Sein Foto – eine Aufnahme im Profil – zog Kerstin nicht an, schreckte sie aber auch nicht ab. Die Nase war markant, aber gut geformt, die Haare graumeliert, kurz geschnitten und nach hinten gebürstet; die Lippen sah man zwar kaum, konnte aber erkennen, dass sie ausgebildet waren. Was Kerstin weniger mochte.
So verging die Zeit. Kerstin und er waren immer kurz davor eine Verabredung zu treffen; klappte aber nie.
In der Zwischenzeit chattete sie mit einem Farbigen, ein Franzose aus Neuchâtel. Er war so begeistert von ihr, dass er gleich vorbeikommen wollte.
Das Nervige war, dass Kerstin sich oft verpflichtet fühlte, die Unterhaltung, den Chat, aufrechtzuerhalten, obwohl sie schon keine Lust mehr auf das Gespräch hatte. Weil es sie langweilte. Doch nach und nach fasste sie den Mut zu Ausflüchten, selbstverständlich welche, die den Gesprächspartner nicht kränkten: „Tut mir leid, hab keine Zeit mehr.“ „O weh, ich muss dringend mit dem Kochen beginnen.“ „Eben hat es geklingelt, meine Freundin wollte kommen.“
Auch Absagen erteilen, musste Kerstin lernen – oft schweren Herzens.

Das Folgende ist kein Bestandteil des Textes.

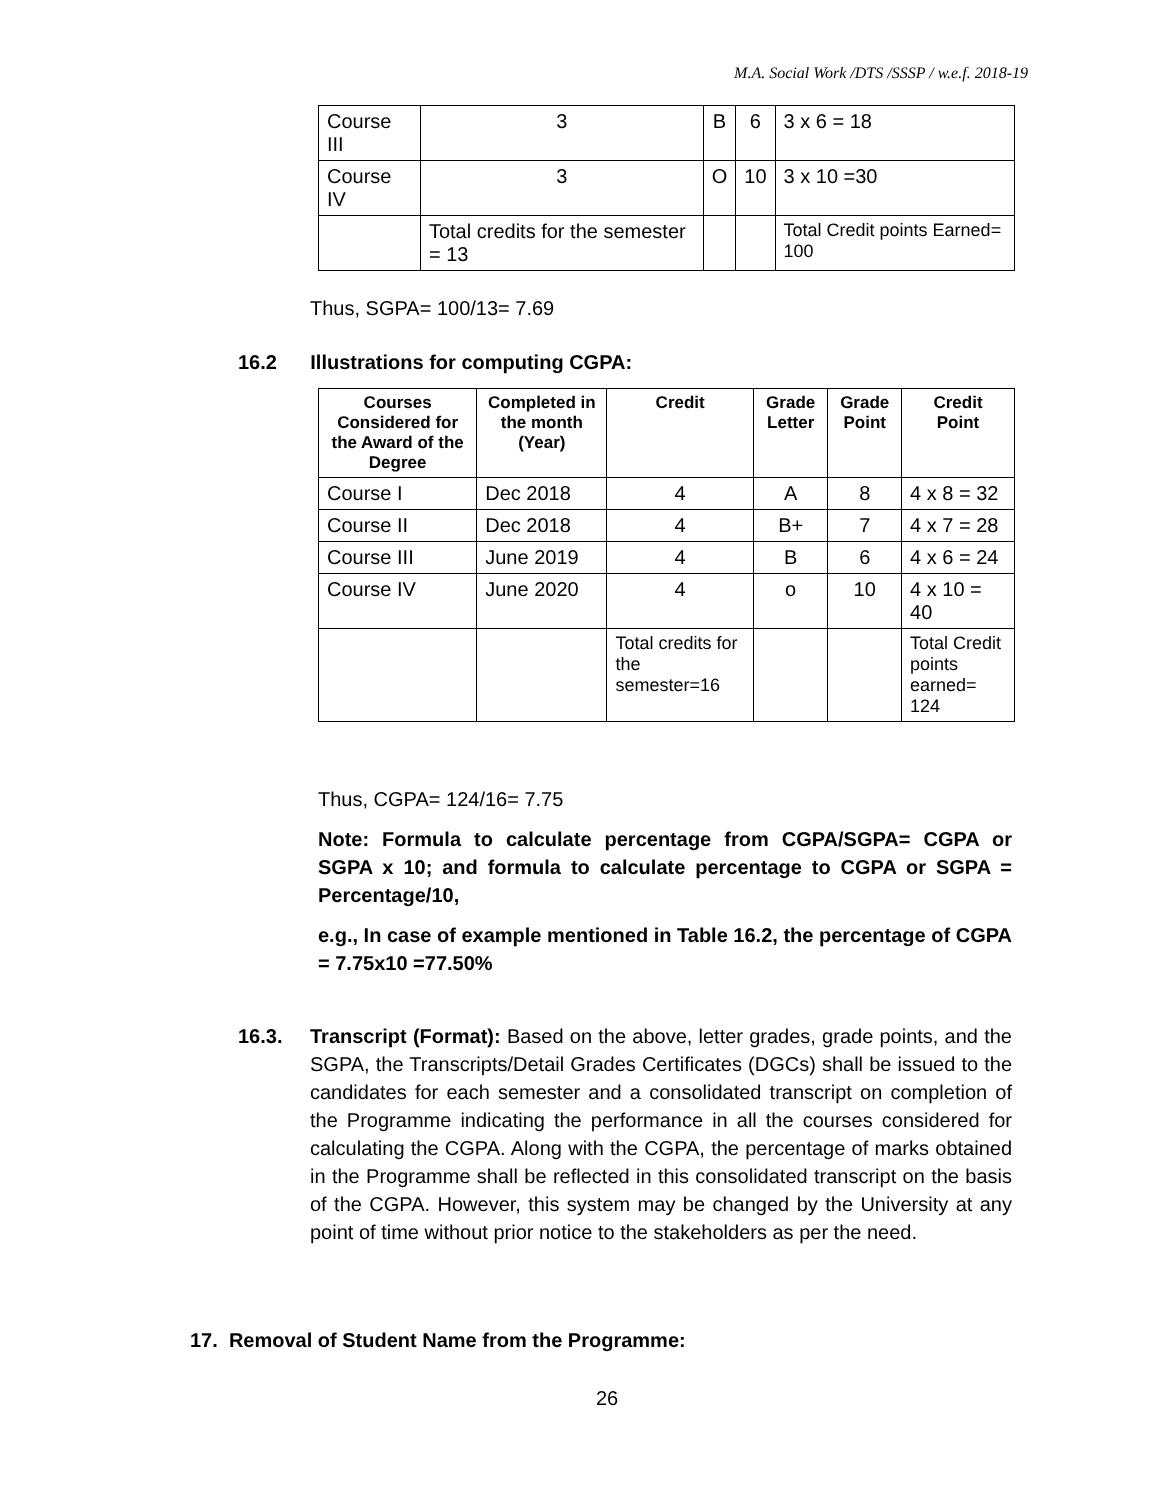M.A. Social Work /DTS /SSSP / w.e.f. 2018-19
| Course III | 3 | B | 6 | 3 x 6 = 18 |
| Course IV | 3 | O | 10 | 3 x 10 =30 |
| | Total credits for the semester = 13 | | | Total Credit points Earned= 100 |
Thus, SGPA= 100/13= 7.69
16.2 Illustrations for computing CGPA:
| Courses Considered for the Award of the Degree | Completed in the month (Year) | Credit | Grade Letter | Grade Point | Credit Point |
| --- | --- | --- | --- | --- | --- |
| Course I | Dec 2018 | 4 | A | 8 | 4 x 8 = 32 |
| Course II | Dec 2018 | 4 | B+ | 7 | 4 x 7 = 28 |
| Course III | June 2019 | 4 | B | 6 | 4 x 6 = 24 |
| Course IV | June 2020 | 4 | o | 10 | 4 x 10 = 40 |
| | | Total credits for the semester=16 | | | Total Credit points earned= 124 |
Thus, CGPA= 124/16= 7.75
Note: Formula to calculate percentage from CGPA/SGPA= CGPA or SGPA x 10; and formula to calculate percentage to CGPA or SGPA = Percentage/10,
e.g., In case of example mentioned in Table 16.2, the percentage of CGPA = 7.75x10 =77.50%
16.3. Transcript (Format): Based on the above, letter grades, grade points, and the SGPA, the Transcripts/Detail Grades Certificates (DGCs) shall be issued to the candidates for each semester and a consolidated transcript on completion of the Programme indicating the performance in all the courses considered for calculating the CGPA. Along with the CGPA, the percentage of marks obtained in the Programme shall be reflected in this consolidated transcript on the basis of the CGPA. However, this system may be changed by the University at any point of time without prior notice to the stakeholders as per the need.
17. Removal of Student Name from the Programme:
26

Zugegeben, bei manchen, den Großkotzigen, genoss sie es, sie aus der sicheren Distanz loszuwerden. Bei den Netten, Bescheidenen, den vermutlich im Umgang Liebevollen war das sehr schwer.
So bekam sie von einem etwa Gleichaltrigen eine Einladung zum Kaffee. Er erzählte auch gleich, dass er einen Obsthof betreibe, gemeinsam mit seiner Tochter. Dass er sie sympathisch fände. – Aber das Foto von ihm: Es zeigte einen nicht sehr großen Mann von der Brust aufwärts, mit hellen Haaren, rötlichem Gesicht. Letzteres konnte auch an der schlechten Qualität des Fotos liegen. Der Mann war untersetzt, lächelte unbeholfen in die Kamera. Er hatte ein rundes Gesicht, sah von Grund auf solide aus. Ein Mann, der sie an ihren Vater oder die Generation ihrer Eltern erinnerte, obwohl er vermutlich jünger war als sie. Er war ein herzensguter Mensch. Das sah man. Und das brachte Kerstin in Verlegenheit. Sie überlegte, was sie schreiben sollte. Auf der einen Seite wäre sie froh, mal wieder ein Date zu haben, einen Mann zu treffen. Auf der anderen Seite hatte sie Angst davor, ihn zu enttäuschen. Nicht Angst, dass er heftig reagierte. Nein. Sie enttäuschte Menschen, gutmütige Menschen, ganz einfach ungern. Sie fühlte mit, hatte dabei mutmaßlich stärkere Gefühle als der Betreffende. Also würde sie die Einladung ablehnen, obwohl auch sie gerne, wie gesagt, einen netten Menschen getroffen hätte. Doch nach einem Treffen wäre seine Enttäuschung noch größer gewesen, vermutete sie. Kerstin hätte sich noch schlechter gefühlt – und sich gewunden bei einer Absage.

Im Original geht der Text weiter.